:: Assignment ::
Keep the wording of each record exactly the same when you repeat it, and leave out pictures.
─── Supplied records
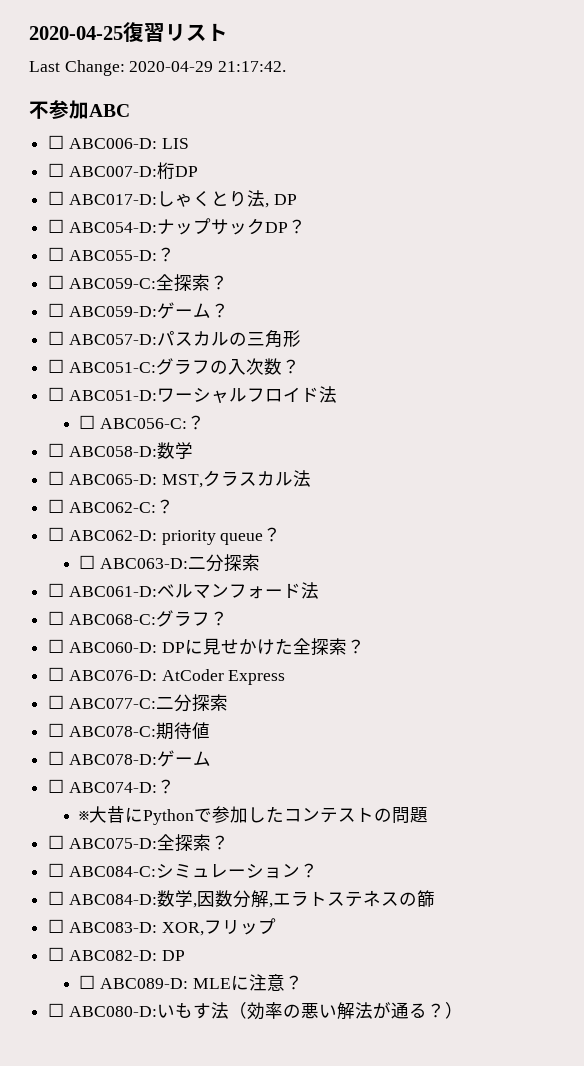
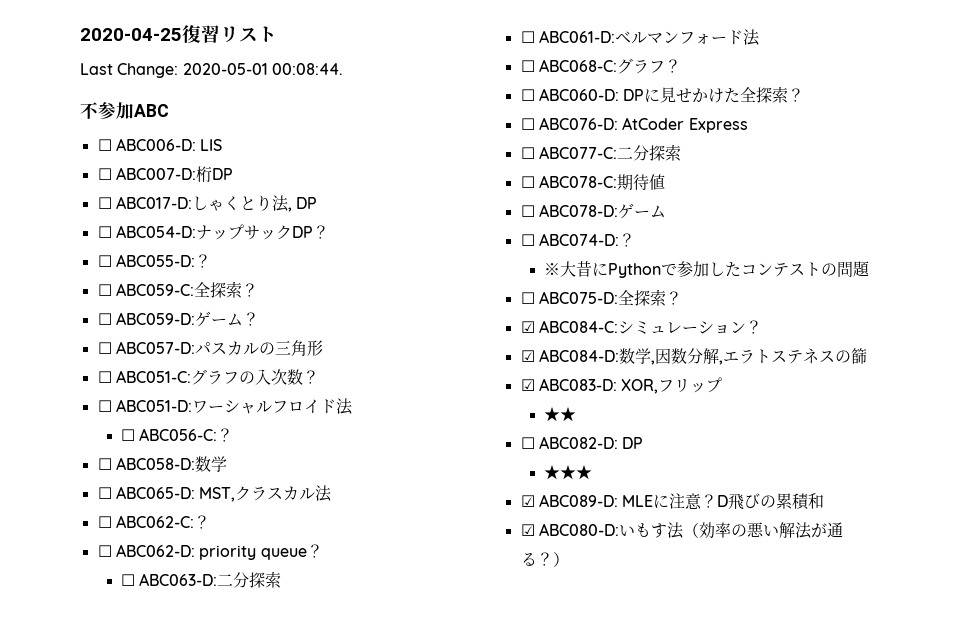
[129,61,287,72] 2020-04-29 21:17:42. -> [182,63,343,75] 2020-05-01 00:08:44.
[48,863,65,877] ☐ -> [520,321,535,333] ☑
[48,891,65,905] ☐ -> [520,350,535,362] ☑
[48,919,65,933] ☐ -> [520,379,535,391] ☑
(276, 926) none -> [544,407,577,422] // ★★
[79,975,96,989] ☐ -> [544,465,593,480] [520,495,535,507] ★★★ // ☑
[48,1003,65,1017] // ☐ -> [717,493,825,510] [520,524,535,536] D飛びの累積和 // ☑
──────
:: Expected output ::
[129,61,287,72] 2020-04-29 21:17:42. -> [182,63,343,75] 2020-05-01 00:08:44.
[48,863,65,877] ☐ -> [520,321,535,333] ☑
[48,891,65,905] ☐ -> [520,350,535,362] ☑
[48,919,65,933] ☐ -> [520,379,535,391] ☑
(276, 926) none -> [544,407,577,422] // ★★
[79,975,96,989] ☐ -> [544,465,593,480] [520,495,535,507] ★★★ // ☑
[48,1003,65,1017] // ☐ -> [717,493,825,510] [520,524,535,536] D飛びの累積和 // ☑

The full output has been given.